Seorang anak tega menganiaya ibu kandungnya sendiri hingga meninggal dunia. Korban bernama Salamah, warga Gunungsari, Jombang, Kecamatan Candisari, kejadian tragis ini terjadi pada Selasa (18/2/2025) sekira pukul 23.15 WIB.
Tidak ada yang mengetahui secara pasti bagaimana penganiayaan tersebut terjadi, namun tetangga korban sempat mendengar teriakan minta tolong dari dalam rumah korban.
Dikutip dari jawapos.com pelaku, Imam Ghozali alias IG ternyata memang tempramental dan sudah sering menganiaya orang tuanya jika tidak diberi uang.
Moh Ghozali, ayah pelaku mengaku, anaknya kerap marah dan ngamuk ketika permintaannya tak dituruti sang ibu, dirinya juga pernah menjadi sasaran kemarahan anaknya dan diancam akan dibunuh.
“Sebelum peristiwa ini malah saya yang mau dibunuh, sudah sempat menodongkan sajam ke saya tapi saya tangkis,” ungkap Moh Ghozali, Rabu (19/2/2025).
Menurutnya, Imam memang anak yang ‘kemaki’.
“Anaknya (pelaku) memang adigung, kemaki, suka marah- marah, mengamuk. Tidak hanya sekali dia sering kali,” tutur Moh Ghozali.

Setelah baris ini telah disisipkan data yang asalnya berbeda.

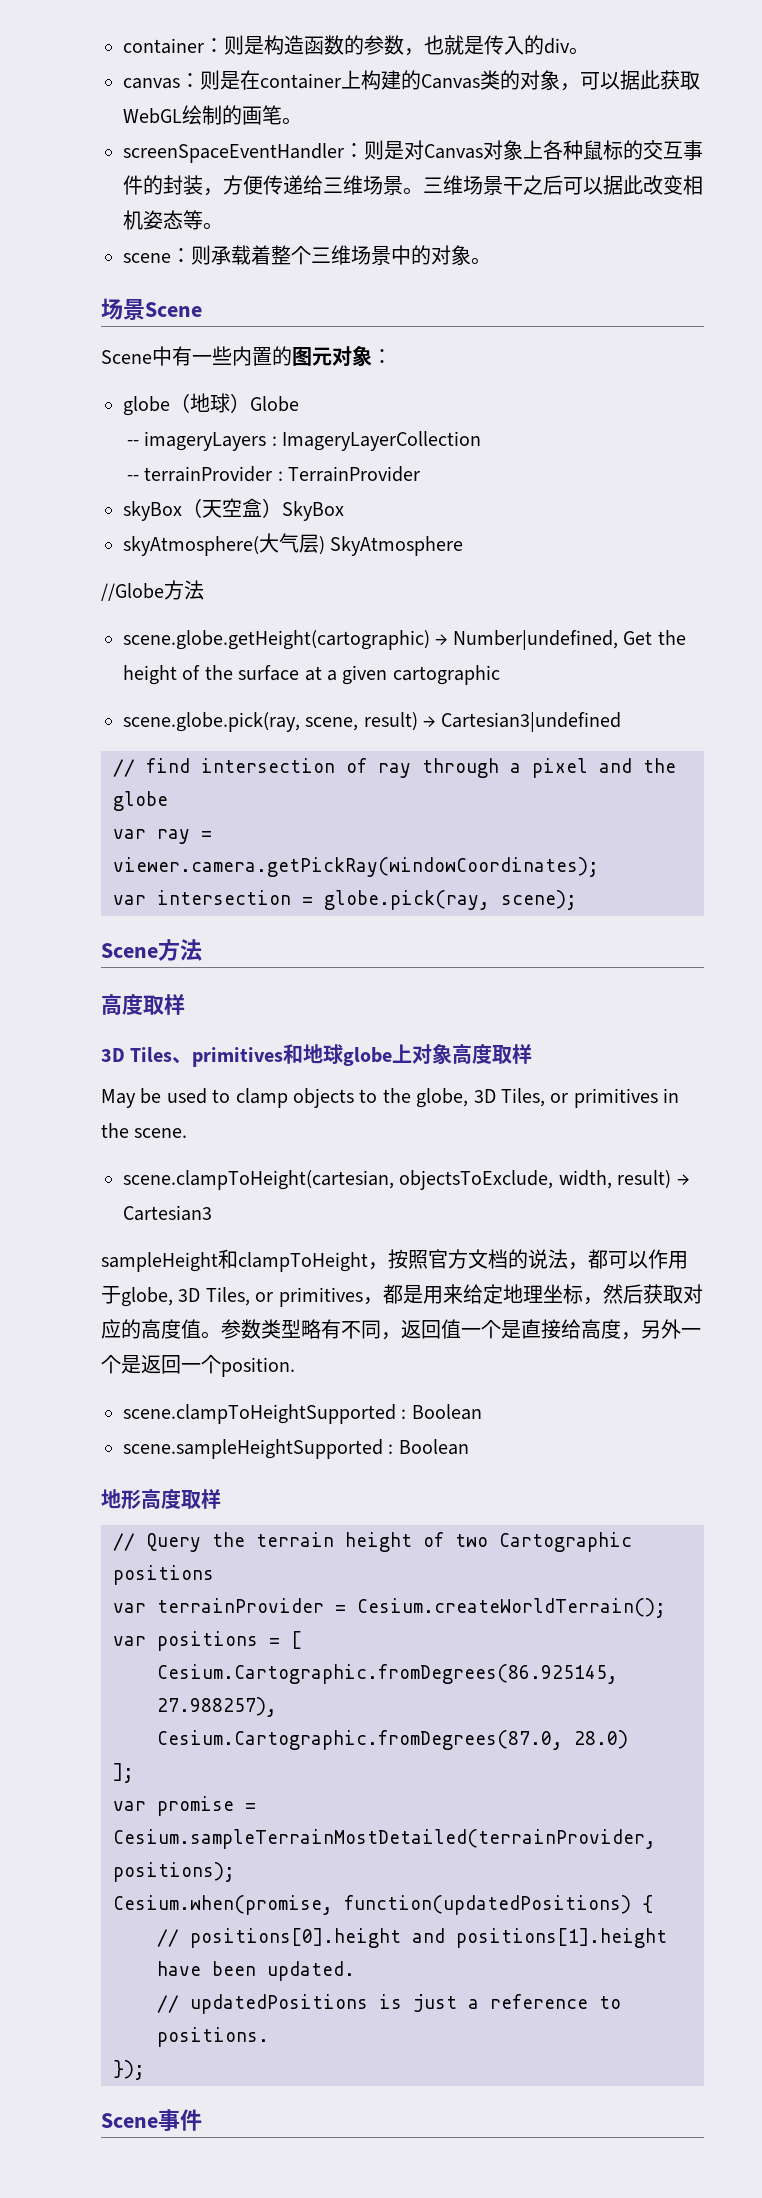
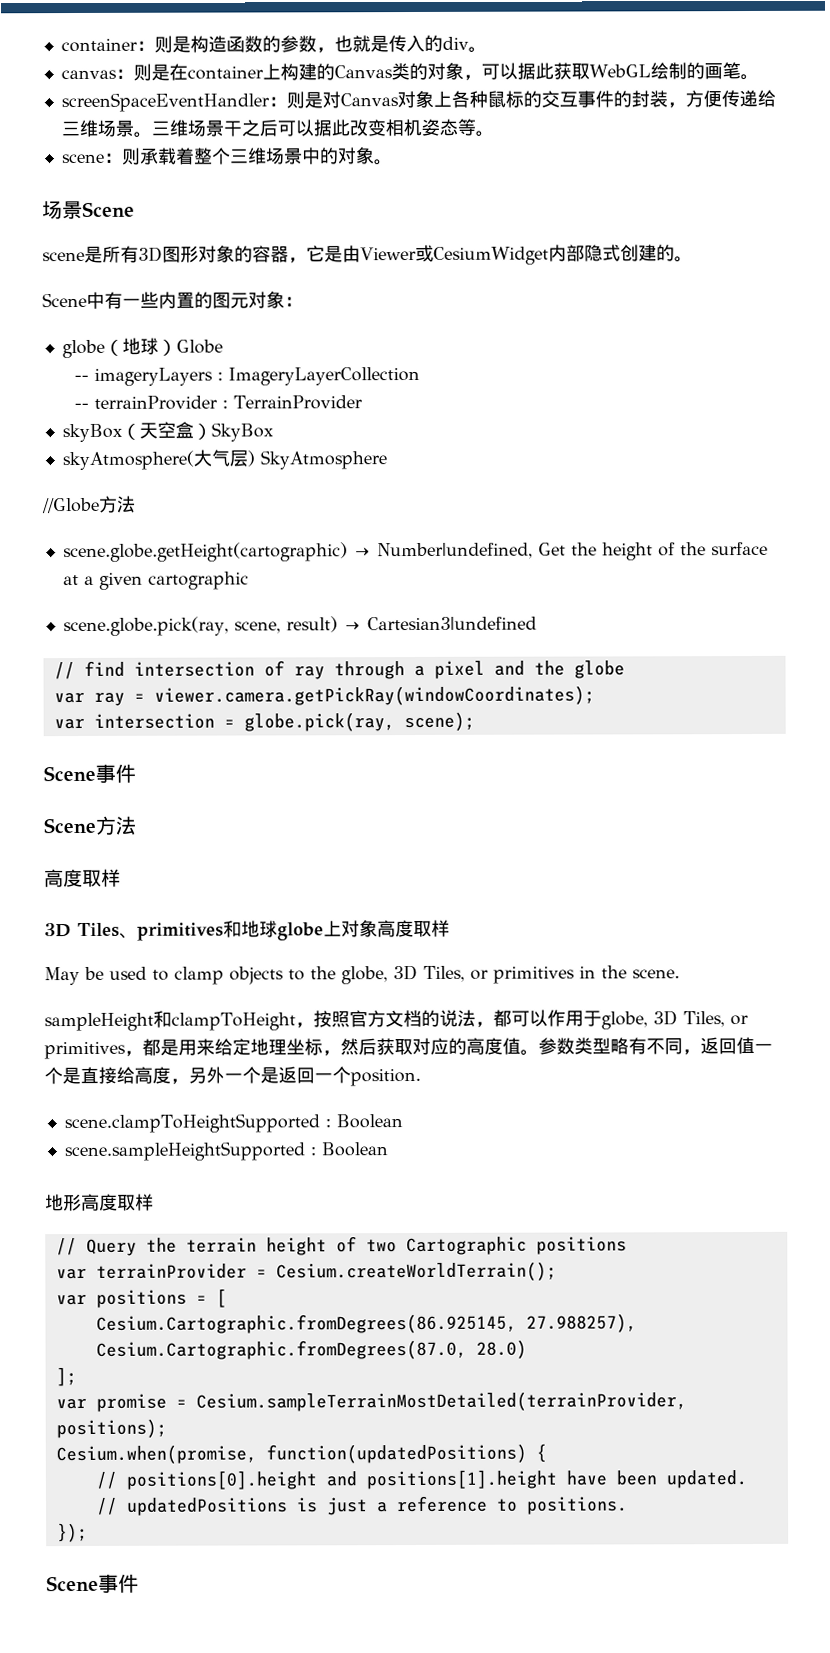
(202, 309) none -> [42,244,693,265] // scene是所有3D图形对象的容器，它是由Viewer或CesiumWidget内部隐式创建的。
(577, 900) none -> [43,763,136,783] // Scene事件
[123,1170,689,1190] [123,1205,212,1221] // scene.clampToHeight(cartesian, objectsToExclude, width, result) → Cartesian3 -> (680, 974) none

Kejadian penganiayaan tersebut terjadi saat Moh Ghozali tengah bekerja sebagai juru parkir di Jalan Pandanaran, Semarang dan hanya ada istri serta pelaku di rumah. Ia tak menyangka, penganiayaan kali ini hingga mengakibatkan nyawa sang istri tak terselamatkan.
Dia mendapat kabar kejadian tersebut dari anak sulungnya yang sudah tinggal tak serumah.
Menurutnya, belakangan Imam memang ribut soal harta warisan, rumah yang ditempatinya diminta pelaku untuk dijual. Padahal kedua orang tuanya masih hidup.
“Kerjanya cuma minta uang, pengangguran. Terakhir- terakhir lagi minta rumah ini buat dijual tapi nggak dibolehin,” ujarnya.
Moh Ghozali mengaku geram dan resah akan perilaku anaknya, bahkan ia meminta jika pelaku tertangkap untuk dihakimi massa saja. Menurutnya hukuman penjara tak cukup untuk menebus dosanya.
“Saya pengennya kalau ketangkap dimassa saja, nggak usah dihukum, dipidana karena percuma,” pungkas Moh Ghozali.
Menurut Ketua RT setempat, Rohmat W mengatakan pelaku memang dikenal berandal dan kasar. Pelaku juga sering cek cok dengan orang tuanya dan sering dilerai namun kembali terulang.
Rohmat mengatakan penganiayaan tersebut terjadi saat warga tengah melakukan kerja bakti di lingkungan mereka. Mendengar teriakan korban, warga kemudian mendatangi sumber suara dan menemukan korban berlari keluar rumah dan roboh di teras rumahnya.
Melihat kejadian tersebut, warga membawa korban ke rumah sakit Romani Semarang namun nahas nyawa korban tak dapat diselamatkan. Usai kejadian pihaknya kemudian berkoordinasi dengan pihak RW dan kepolisian.
Hingga kini pihak kepolisian masih memburu Imam Ghozali yang melarikan diri usai menganiaya ibunya.
“Iya anggota sedang dalam penanganan, mohon waktu. Jelasnya. Belum (belum tertangkap). Penanganannya di Polrestabes Semarang,” jelas Kapolsek Candisari, Iptu Rudi Izam, Rabu (19/2/2025).